Menurut Duwairi, skenario Israel dimulai dengan mengusir penduduk dari Gaza utara, kemudian dari kamp-kamp pengungsi di wilayah tengah, dilanjutkan dengan Dair al-Balah, lalu kawasan barat Khan Younis dan al-Mawasi, hingga akhirnya mendorong mereka ke selatan, tepatnya ke sekitar poros Morag dan timur Rafah.
Di kawasan inilah, tambahnya, sudah mulai dibicarakan pembangunan 100.000 tenda penampungan.
Dari sisi militer, Duwairi menegaskan, perlawanan tidak mungkin menyerahkan para tawanan maupun senjata mereka.
Sebab, jika itu dilakukan, mereka tidak akan memiliki modal untuk melanjutkan perundingan apa pun.

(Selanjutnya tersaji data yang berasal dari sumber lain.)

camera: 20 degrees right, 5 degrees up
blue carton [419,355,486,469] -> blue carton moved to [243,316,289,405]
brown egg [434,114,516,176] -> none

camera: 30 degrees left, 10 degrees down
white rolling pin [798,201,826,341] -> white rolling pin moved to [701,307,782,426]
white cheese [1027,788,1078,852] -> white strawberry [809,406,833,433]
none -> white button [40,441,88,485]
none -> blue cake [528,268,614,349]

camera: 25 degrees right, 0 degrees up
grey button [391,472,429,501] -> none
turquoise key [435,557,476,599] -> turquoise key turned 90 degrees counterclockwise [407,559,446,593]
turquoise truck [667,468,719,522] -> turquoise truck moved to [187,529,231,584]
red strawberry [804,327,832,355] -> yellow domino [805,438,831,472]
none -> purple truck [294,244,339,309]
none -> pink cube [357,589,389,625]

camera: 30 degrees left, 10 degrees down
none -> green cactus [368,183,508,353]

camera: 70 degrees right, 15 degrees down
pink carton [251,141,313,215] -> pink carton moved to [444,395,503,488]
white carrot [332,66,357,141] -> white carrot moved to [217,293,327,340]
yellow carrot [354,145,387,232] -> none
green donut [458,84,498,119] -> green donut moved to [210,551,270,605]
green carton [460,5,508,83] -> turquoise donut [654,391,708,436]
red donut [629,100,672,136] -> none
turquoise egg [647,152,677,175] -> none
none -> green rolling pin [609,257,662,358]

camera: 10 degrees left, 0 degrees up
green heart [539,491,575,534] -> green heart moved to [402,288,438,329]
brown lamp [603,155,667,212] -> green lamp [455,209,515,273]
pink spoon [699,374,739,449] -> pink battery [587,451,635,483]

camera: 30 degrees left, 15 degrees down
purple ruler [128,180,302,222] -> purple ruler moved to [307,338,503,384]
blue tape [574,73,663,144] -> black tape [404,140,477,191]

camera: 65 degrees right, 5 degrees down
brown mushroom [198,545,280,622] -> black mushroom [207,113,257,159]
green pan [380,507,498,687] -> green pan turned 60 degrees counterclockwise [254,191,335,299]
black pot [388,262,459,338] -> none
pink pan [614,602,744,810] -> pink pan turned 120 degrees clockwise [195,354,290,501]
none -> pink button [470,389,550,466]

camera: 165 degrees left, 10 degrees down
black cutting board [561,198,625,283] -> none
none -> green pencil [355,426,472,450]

Lebih dari itu, tidak ada jaminan atau penjamin yang bisa dipercaya bahwa Israel akan berhenti mengusir penduduk bila Hamas menyerahkan senjata dan tawanan.
Menanggapi pernyataan Warrick mengenai “kekalahan Hamas”, Duwairi mengingatkan bahwa tidak ada pihak yang akan berunding dengan pihak yang benar-benar kalah.
Ia mencontohkan, Jepang dan Jerman pada Perang Dunia II menyerah tanpa ada proses negosiasi setelah kalah total.
AS pun menarik diri tanpa perundingan ketika kalah di Vietnam, Irak, dan Afghanistan.
“Oleh karena itu, tidak bisa disebut sebuah pihak kalah selama mereka masih bertempur,” ujarnya.
Meski diakui bahwa kekuatan militer perlawanan terbatas, Duwairi menekankan bahwa mereka tidak bisa dikatakan kalah.
“Karena inti dari kemenangan atau kekalahan dalam perang apa pun terletak pada keberlanjutan perlawanan itu sendiri,” tegasnya.